There’s also the reality that those Democrats aren’t inclined toward anything that might disrupt the Biden candidacy. Not only are they desperate to defeat Trump in November, most loathe any prospect of re-energizing Bernie Sanders supporters with thoughts of re-opening the nomination question.
It’s coming
Joe Biden’s public schedule for Wednesday consisted solely of “virtual Biden for President finance events,” ie., Zoom conference calls with contribution bundlers. Thursday’s listed an Instagram Live Q&A with Megan Rapinoe, the soccer star and activist; plus another virtual finance event.
Meanwhile, outside that cocoon, the growing snowball began grazing others. Reporters from the Daily Beast reached out to 10 major pro-women organizations about the Tara Reade allegation on Wednesday, none of which were willing to take a stand. The Washington Post editorialized Wednesday afternoon that Biden should release his Senate records that might contain pertinent documents.

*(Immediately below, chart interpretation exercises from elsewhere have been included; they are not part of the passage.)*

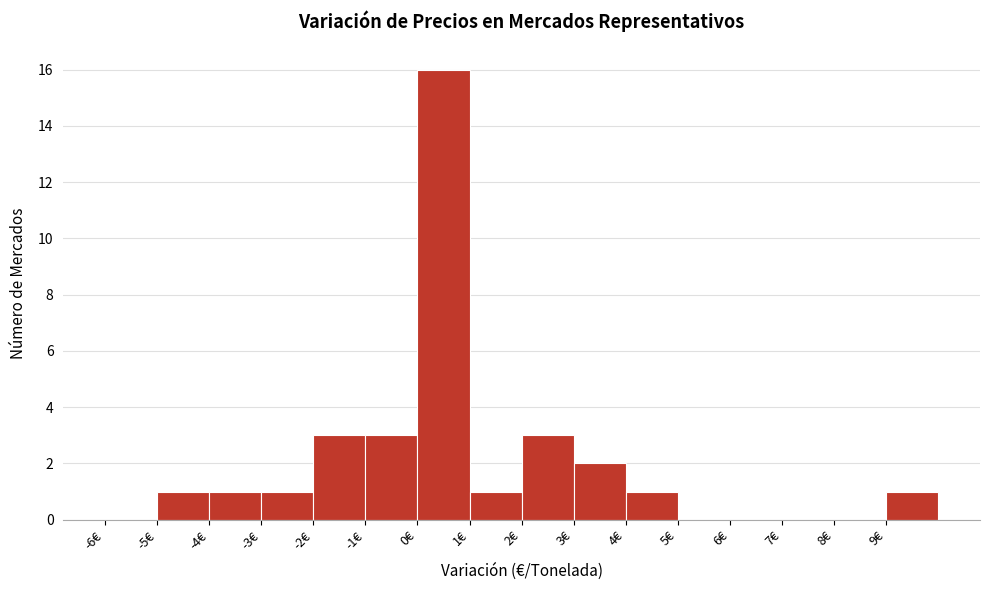

Which range on the x-axis has the tallest bar?

0 to 1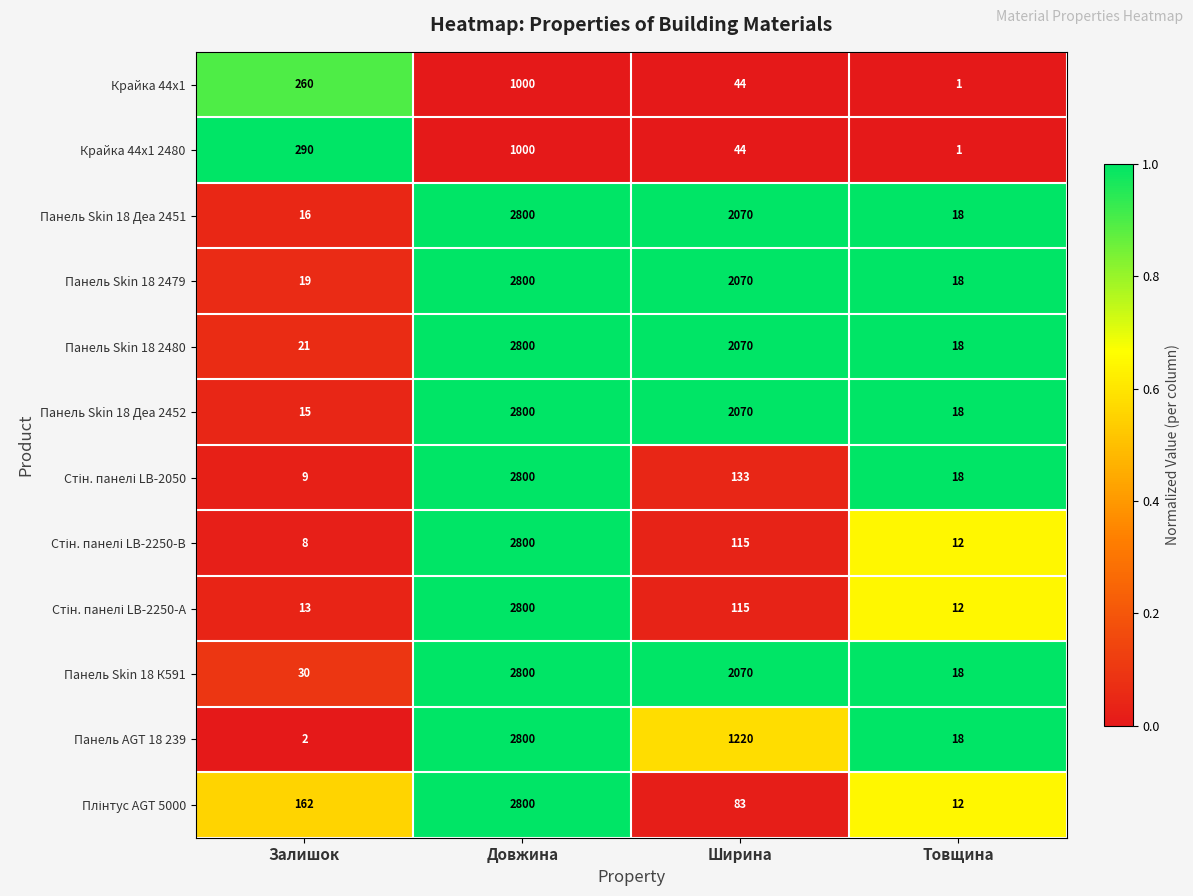

What is the difference between the maximum and minimum values in the Крайка 44x1 series?

999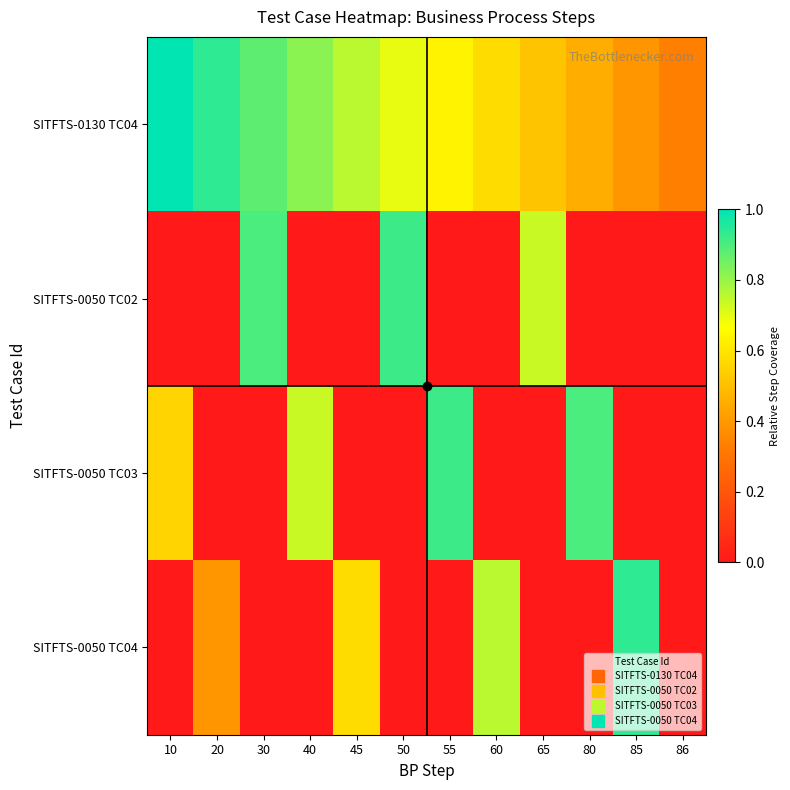

What is the difference between the highest and lowest values at 10?

1.0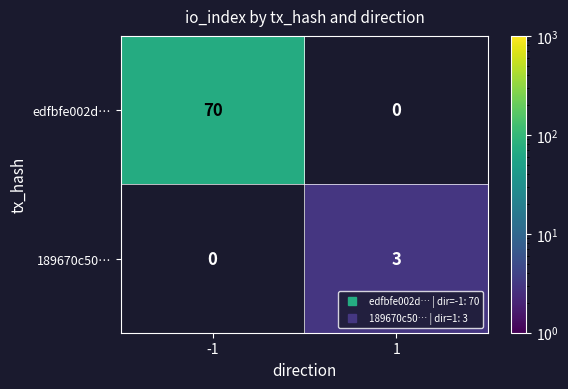

At which category does the chart reach its peak across all series?

-1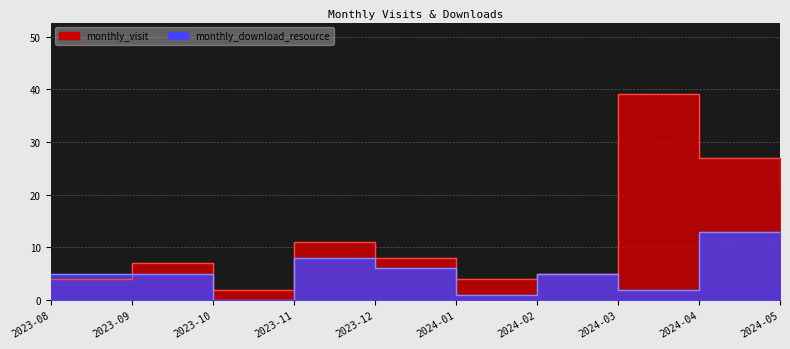

What is the total value across all series at 2023-10?

2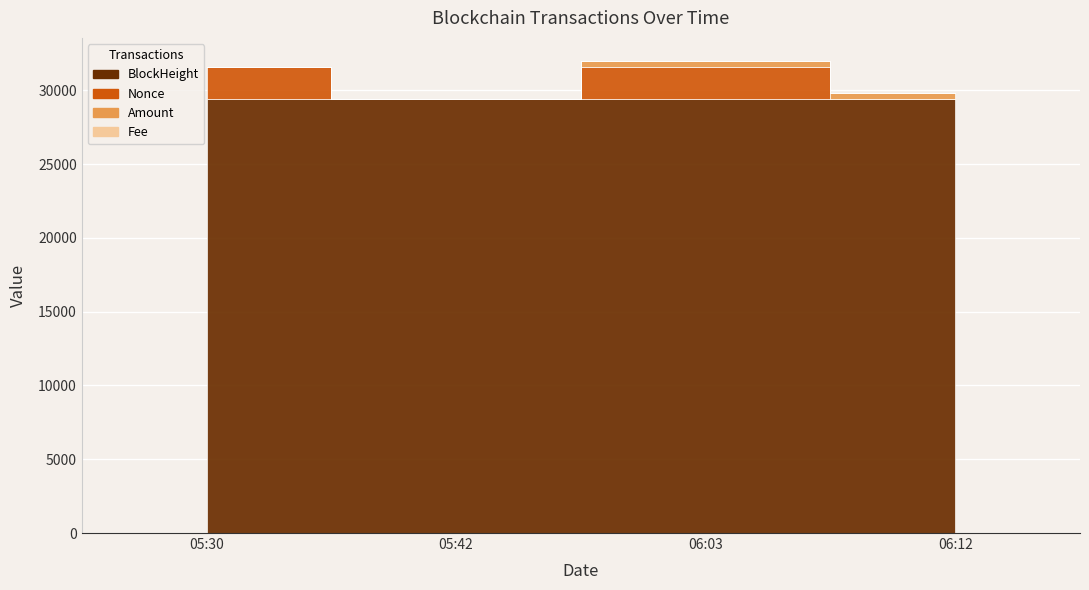

How many values in the Nonce series are below 2146?

2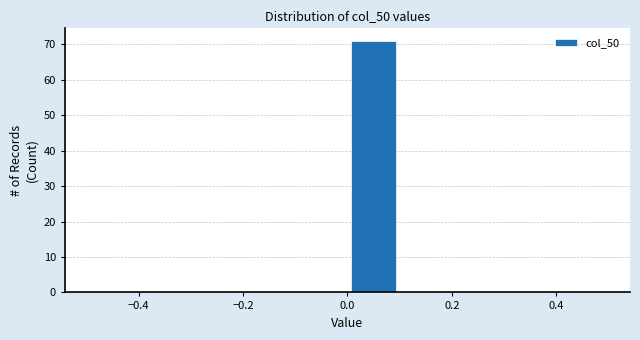

Which range on the x-axis has the tallest bar?

0.0 to 0.1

Nancy Pelosi got the question during a CNN appearance Thursday morning, saying “I do support Joe Biden; I’m satisfied with how he has responded” to the allegation. She added, however, that it is “a matter that he has to deal with.”
The exchange ate up more than two minutes of precious interview time—minutes Democrats would much rather spend talking about almost anything else. The party is on offense, and Republicans are reeling, on the response to the COVID crisis and the economy. There’s obviously never a good time to discuss the notion of one’s presumptive Presidential nominee forcing his fingers inside a staffer, but this seems like a particularly bad one.
It is inevitable now that Biden will need to personally address the issue, and nearly certain that his response will further extend and elevate the story.
Can he do so in a way that prevents it from metastasizing into another Reverend Wright or email server story? It will be interesting to see whether Democrats have forged a new playbook for a situation they surely knew was coming, in one form or another.